§ **Exercise**
Transcribe the records in full, keeping every word exactly as given.

*** Begin section ***

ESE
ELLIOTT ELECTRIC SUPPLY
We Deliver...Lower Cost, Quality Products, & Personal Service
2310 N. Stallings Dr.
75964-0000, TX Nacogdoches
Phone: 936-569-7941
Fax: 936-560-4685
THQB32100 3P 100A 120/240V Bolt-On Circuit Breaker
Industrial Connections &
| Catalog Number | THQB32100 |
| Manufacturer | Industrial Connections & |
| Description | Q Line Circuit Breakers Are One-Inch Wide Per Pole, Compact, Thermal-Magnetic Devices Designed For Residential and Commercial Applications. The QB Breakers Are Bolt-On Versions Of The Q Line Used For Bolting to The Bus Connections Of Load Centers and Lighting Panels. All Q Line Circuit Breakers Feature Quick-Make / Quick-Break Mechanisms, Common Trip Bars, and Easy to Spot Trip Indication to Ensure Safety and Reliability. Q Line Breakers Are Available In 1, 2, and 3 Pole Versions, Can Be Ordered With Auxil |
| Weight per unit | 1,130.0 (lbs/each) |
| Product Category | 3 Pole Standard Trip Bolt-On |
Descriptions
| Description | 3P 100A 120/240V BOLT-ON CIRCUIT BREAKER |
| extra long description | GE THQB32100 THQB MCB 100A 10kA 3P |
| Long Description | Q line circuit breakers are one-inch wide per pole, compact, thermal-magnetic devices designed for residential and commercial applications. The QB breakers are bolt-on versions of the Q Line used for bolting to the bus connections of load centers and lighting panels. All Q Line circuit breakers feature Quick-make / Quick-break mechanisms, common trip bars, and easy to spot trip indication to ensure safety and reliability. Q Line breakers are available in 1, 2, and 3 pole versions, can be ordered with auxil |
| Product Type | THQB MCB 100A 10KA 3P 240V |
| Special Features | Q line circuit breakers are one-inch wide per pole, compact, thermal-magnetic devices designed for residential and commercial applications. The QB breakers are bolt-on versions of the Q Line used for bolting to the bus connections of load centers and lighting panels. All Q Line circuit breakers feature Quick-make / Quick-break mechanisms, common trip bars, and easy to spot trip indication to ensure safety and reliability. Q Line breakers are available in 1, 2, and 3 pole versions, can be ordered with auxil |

*** End section ***

§ **Your solution**
ESE
ELLIOTT ELECTRIC SUPPLY
We Deliver...Lower Cost, Quality Products, & Personal Service
2310 N. Stallings Dr.
75964-0000, TX Nacogdoches
Phone: 936-569-7941
Fax: 936-560-4685
THQB32100 3P 100A 120/240V Bolt-On Circuit Breaker
Industrial Connections &
| Catalog Number | THQB32100 |
| Manufacturer | Industrial Connections & |
| Description | Q Line Circuit Breakers Are One-Inch Wide Per Pole, Compact, Thermal-Magnetic Devices Designed For Residential and Commercial Applications. The QB Breakers Are Bolt-On Versions Of The Q Line Used For Bolting to The Bus Connections Of Load Centers and Lighting Panels. All Q Line Circuit Breakers Feature Quick-Make / Quick-Break Mechanisms, Common Trip Bars, and Easy to Spot Trip Indication to Ensure Safety and Reliability. Q Line Breakers Are Available In 1, 2, and 3 Pole Versions, Can Be Ordered With Auxil |
| Weight per unit | 1,130.0 (lbs/each) |
| Product Category | 3 Pole Standard Trip Bolt-On |
Descriptions
| Description | 3P 100A 120/240V BOLT-ON CIRCUIT BREAKER |
| extra long description | GE THQB32100 THQB MCB 100A 10kA 3P |
| Long Description | Q line circuit breakers are one-inch wide per pole, compact, thermal-magnetic devices designed for residential and commercial applications. The QB breakers are bolt-on versions of the Q Line used for bolting to the bus connections of load centers and lighting panels. All Q Line circuit breakers feature Quick-make / Quick-break mechanisms, common trip bars, and easy to spot trip indication to ensure safety and reliability. Q Line breakers are available in 1, 2, and 3 pole versions, can be ordered with auxil |
| Product Type | THQB MCB 100A 10KA 3P 240V |
| Special Features | Q line circuit breakers are one-inch wide per pole, compact, thermal-magnetic devices designed for residential and commercial applications. The QB breakers are bolt-on versions of the Q Line used for bolting to the bus connections of load centers and lighting panels. All Q Line circuit breakers feature Quick-make / Quick-break mechanisms, common trip bars, and easy to spot trip indication to ensure safety and reliability. Q Line breakers are available in 1, 2, and 3 pole versions, can be ordered with auxil |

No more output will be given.